J’ai toujours été fasciné, ou un peu angoissé, par l’instant de l’endormissement.
Il y a 20 ans et quelques, j’avais lu des récits de Lovecraft, dont une nouvelle qui s’appelait Hypnos. En épigraphe, elle avait cette citation de Baudelaire que je cite de mémoire « à propos du sommeil, aventure de tous les jours, on peut dire que la majorité de la population va s’endormir chaque soir avec une insouciance qui ne peut être expliquée que par l’ignorance du danger ».
L’endormissement, pour moi, c’est un moment très particulier, très subtil, la superposition de deux états (veille / sommeil) dans un équilibre instable.
Pour moi, l’endormissement correspond à deux phénomènes, deux idées que je souhaite partager.
- Le premier phénomène, c’est que l’endormissement est un état de pur abandon, dans lequel on est en vulnérabilité totale. En effet, quand on est éveillé, on a nos barrières bien relevées, nos boucliers ajustés, le monde extérieur peut nous agresser, nous avons de quoi répondre. Nous sommes en état de veille, au sens guerrier du terme. Quand nous sommes profondément endormis, ces boucliers du réel ont été remplacés par une autre chape protectrice, celle du sommeil profond : nous sommes aveugles et sourds au sollicitations, et il faut de l’insistance pour que nous nous réveillions, péniblement, et lentement. Mais entre ces deux moments de protection, celui de la journée avec ses boucliers qui reflètent le soleil, celui de la nuit avec son couvercle de lune, il y a le crépuscule : l’endormissement. Le moment où, peu à peu détendus, nous baissons nos barrières. C’est un glissement insensible, certains ont une ultime détente des nerfs, un sursaut, qui signale la baisse des boucliers. Pendant quelques minutes, nous sommes totalement vulnérables. Pour preuve : tous ceux qui, sous prétexte d’une bonne blague, nous surprennent à ce moment-là. Qu’ils puissent tous rôtir en enfer, pour la peur pure qu’ils nous infligent. Attaquer quelqu’un pendant son endormissement, c’est criminel, c’est dangereux, c’est le reflet d’une méchanceté telle qu’elle ne peut être que le produit d’un manque d’imagination.

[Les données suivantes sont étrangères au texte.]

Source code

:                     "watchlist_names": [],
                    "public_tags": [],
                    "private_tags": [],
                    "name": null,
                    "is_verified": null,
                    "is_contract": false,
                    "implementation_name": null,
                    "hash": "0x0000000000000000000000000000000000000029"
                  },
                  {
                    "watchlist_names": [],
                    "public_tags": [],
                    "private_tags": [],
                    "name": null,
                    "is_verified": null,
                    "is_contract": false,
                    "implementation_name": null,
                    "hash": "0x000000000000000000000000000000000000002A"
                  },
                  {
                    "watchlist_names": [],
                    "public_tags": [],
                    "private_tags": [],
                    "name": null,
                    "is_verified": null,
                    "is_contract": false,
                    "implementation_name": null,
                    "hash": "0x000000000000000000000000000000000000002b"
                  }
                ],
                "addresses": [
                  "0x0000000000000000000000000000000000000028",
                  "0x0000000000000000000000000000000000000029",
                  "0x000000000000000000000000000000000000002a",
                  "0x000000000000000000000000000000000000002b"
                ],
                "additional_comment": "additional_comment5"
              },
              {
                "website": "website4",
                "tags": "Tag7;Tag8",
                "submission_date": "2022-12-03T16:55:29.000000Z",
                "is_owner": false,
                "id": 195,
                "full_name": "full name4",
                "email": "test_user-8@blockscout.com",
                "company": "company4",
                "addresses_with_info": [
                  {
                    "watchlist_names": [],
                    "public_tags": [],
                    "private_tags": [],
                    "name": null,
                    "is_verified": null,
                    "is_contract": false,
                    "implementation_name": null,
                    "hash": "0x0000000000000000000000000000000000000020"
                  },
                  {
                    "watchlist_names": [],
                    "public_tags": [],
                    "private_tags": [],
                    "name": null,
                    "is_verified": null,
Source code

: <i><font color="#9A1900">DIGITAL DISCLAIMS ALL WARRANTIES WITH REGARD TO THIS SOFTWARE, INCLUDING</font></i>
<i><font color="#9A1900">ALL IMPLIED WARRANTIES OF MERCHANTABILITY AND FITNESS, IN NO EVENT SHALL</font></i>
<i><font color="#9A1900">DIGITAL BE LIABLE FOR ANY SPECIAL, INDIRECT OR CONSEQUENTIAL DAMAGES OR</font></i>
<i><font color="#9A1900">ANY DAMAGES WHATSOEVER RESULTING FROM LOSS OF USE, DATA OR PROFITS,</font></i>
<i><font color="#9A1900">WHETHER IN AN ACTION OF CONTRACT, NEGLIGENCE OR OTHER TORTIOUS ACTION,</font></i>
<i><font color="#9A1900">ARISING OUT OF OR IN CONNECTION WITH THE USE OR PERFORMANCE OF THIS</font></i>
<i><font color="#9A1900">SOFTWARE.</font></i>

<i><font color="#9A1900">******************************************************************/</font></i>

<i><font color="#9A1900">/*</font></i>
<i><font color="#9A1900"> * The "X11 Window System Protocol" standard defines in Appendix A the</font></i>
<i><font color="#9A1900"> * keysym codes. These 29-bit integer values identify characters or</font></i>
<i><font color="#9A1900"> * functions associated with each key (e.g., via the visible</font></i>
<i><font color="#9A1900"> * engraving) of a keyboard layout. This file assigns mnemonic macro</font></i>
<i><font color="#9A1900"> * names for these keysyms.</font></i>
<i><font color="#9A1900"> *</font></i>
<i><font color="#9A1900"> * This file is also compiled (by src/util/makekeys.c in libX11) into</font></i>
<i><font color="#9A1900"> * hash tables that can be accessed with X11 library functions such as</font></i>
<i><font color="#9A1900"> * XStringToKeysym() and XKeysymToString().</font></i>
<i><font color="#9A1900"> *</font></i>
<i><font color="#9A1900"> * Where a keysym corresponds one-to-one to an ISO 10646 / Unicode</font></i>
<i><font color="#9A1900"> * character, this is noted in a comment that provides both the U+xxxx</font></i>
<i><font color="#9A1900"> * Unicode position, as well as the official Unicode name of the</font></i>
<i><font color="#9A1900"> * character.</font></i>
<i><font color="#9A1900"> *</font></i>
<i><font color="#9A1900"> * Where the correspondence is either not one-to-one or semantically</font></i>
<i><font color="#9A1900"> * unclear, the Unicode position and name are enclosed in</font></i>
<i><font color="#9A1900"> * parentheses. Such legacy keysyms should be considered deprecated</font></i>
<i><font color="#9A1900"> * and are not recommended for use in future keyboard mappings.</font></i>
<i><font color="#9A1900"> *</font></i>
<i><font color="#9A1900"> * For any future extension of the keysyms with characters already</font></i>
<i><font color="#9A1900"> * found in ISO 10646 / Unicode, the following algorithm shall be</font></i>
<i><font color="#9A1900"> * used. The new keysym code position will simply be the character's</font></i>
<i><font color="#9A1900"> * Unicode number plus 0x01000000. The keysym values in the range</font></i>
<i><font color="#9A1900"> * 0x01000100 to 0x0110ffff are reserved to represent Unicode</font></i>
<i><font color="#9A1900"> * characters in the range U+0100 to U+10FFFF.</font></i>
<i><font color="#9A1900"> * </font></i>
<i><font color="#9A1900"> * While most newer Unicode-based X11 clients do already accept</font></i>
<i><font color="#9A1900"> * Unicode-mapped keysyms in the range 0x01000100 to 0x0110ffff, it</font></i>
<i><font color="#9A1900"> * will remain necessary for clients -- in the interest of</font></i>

- Le deuxième phénomène, c’est l’esprit en roue libre. On se couche à deux, on se détend, on papote, et puis, peu à peu, l’endormissement surgit. Mais le cerveau continue la conversation, avec ses propres termes, dans notre tête. Et il m’arrive souvent de répondre à voix haute, en fonction de mon cinéma intérieur. Cela donne des choses du genre : (conversation normale) « tu sais, je pense que… » « ah oui, je suis d’accord, d’ailleurs ça me rappelle… » puis (endormissement progressif) puis silence (cerveau en roue libre) et soudain « Non parce que les lapins, ils vont manger des nouilles ! » ‘Quoi, qu’est-ce que tu dis ?! » « Mmrrfff, euh non, rien, excuse… » puis (endormissement progressif) puis silence (cerveau en roue libre) et soudain « Je ne peux pas enlever mes nageoires, merde ! » « Euh, ça va ? » « Moui, moui, pardon… » (endormissement définitif).